Why Is Good Friday Considered To Be Good?

The Judas Kiss by Gustave Doré, 1866
The Judas Kiss by Gustave Doré, 1866

Good Friday is the Friday before Easter, the day on which Christians annually observe the commemoration of the Crucifixion of Jesus Christ.

As a child, I never understood what was “good” about the day that was being remembered.

I discovered much later several things about the day. First off, Good Friday is called “good” only in English. We don’t really know the origin of the name but some say it is from “Gottes Freitag” meaning “God’s Friday” or from the the German Gute Freitag. The Anglo-Saxons called it Long Friday. In other countries, it is known not as “good” but as Holy Friday, Black Friday, Great Friday, Long Friday, and Silent Friday.

The Gute Freitag explanation seems weak because Germans call this day Karfreitag meaning Sorrowful or Suffering Friday.

In the early days of Christianity, it was questioned whether or not to observe Jesus’ death. Until the 4th century, Jesus’ Last Supper, his death, and his Resurrection were observed in one single commemoration on the evening before Easter. But since then, these three events have been observed separately, with the Resurrection considered the pivotal event and celebrated as easter.

The phrase “Good Friday” does not appear in the Bible. The word Friday isn’t in the Bible. Actually, the days are called by numbers. The seventh day is the Sabbath and the other days are first, second, third and so on.

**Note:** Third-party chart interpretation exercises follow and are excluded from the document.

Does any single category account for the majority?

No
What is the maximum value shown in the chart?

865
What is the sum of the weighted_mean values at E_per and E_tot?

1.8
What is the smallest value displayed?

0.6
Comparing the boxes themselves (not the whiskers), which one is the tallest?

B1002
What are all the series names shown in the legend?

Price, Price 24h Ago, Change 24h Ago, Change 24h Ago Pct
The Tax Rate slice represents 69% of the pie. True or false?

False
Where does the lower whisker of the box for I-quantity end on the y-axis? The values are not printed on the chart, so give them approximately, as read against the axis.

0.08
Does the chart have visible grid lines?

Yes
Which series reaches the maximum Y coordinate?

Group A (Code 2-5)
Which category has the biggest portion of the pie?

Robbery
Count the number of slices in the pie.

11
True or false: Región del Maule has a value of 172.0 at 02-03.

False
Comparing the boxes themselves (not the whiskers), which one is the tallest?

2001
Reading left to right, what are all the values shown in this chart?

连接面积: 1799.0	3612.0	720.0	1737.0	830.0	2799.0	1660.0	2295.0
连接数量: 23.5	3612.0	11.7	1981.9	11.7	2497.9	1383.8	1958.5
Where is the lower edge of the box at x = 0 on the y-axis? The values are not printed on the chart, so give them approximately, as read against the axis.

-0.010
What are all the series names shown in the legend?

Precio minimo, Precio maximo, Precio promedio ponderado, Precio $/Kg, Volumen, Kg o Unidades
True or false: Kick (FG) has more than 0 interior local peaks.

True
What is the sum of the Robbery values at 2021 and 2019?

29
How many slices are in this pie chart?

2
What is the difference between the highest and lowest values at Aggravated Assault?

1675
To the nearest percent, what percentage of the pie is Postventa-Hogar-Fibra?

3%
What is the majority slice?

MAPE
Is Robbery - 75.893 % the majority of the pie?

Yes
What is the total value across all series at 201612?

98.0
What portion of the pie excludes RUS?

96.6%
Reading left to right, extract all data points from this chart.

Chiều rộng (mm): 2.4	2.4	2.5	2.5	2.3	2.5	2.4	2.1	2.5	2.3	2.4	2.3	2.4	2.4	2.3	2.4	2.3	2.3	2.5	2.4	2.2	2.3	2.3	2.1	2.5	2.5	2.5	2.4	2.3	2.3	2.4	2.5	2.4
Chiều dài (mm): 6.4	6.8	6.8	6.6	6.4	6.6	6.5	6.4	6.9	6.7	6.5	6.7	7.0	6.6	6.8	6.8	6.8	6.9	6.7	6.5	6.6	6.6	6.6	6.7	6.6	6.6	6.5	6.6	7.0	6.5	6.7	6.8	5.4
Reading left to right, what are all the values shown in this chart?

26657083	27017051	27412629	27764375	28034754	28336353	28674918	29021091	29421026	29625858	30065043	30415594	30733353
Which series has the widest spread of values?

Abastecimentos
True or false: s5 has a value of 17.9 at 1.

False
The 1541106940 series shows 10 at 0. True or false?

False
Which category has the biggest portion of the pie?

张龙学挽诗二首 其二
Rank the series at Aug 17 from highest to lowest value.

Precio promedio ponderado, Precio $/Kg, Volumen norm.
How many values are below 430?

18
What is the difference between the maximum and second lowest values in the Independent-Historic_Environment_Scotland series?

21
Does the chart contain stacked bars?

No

Our Good Friday has been seen since those early days as a day of sorrow, penance, and fasting.

There was also controversy concerning when the events should be celebrated. According to the Jewish calendar, Jesus died on 15 Nisan, the first day of Passover. Translated to the Gregorian (Western) calendar, that would be April 7. Christians determined not to commemorate it on a fixed date and followed the varying date of the Jewish Passover which conforms to the Jewish lunisolar calendar (rather than the Gregorian solar calendar).

That connected Jesus’ Last Supper with his disciples on the evening before his Crucifixion to the Passover seder. Despite this “inaccuracy,” this dating has continued making Good Friday (and so, Easter) fall between March 20 (the first possible date for Passover) and April 23.

Easter occurs two days later and is calculated differently in Eastern Christianity and Western Christianity. Easter falls on the first Sunday following the Paschal Full Moon. This “full moon” does not actually correspond directly to any astronomical event. It is the 14th day of a lunar month and may differ from the date of the actual full moon by up to two days.

The full moon on or after 21 March and connected to the vernal equinox makes the Paschal Full Moon an “ecclesiastical full moon” in the Northern Hemisphere and the entry of spring that is used to determine of the date of Easter. The name “paschal” is derived from the Greek pascha which is a transliteration of the Hebrew pesach, both words meaning Passover. The date of Easter is determined as the first Sunday after the paschal full moon.

To further confuse the dating, Catholic and Protestant churches say that Jesus was killed on Friday and resurrected Sunday morning, the year given as 33 A.D. The Early New Testament church did not observe an Easter holiday, but to move people away from celebrating the Biblical Christian Passover, the Catholic Church appropriated a pagan holiday of the goddess Ishtar (Astarte) who was worshiped by Babylonians and Assyrians who was celebrated around the spring equinox.

Some Biblical scholars interpret Jesus’ crucifixion at being 3 p.m. on a third day (Wednesday not Friday) in 30 A.D. After 3 days and nights in a tomb, he was resurrected.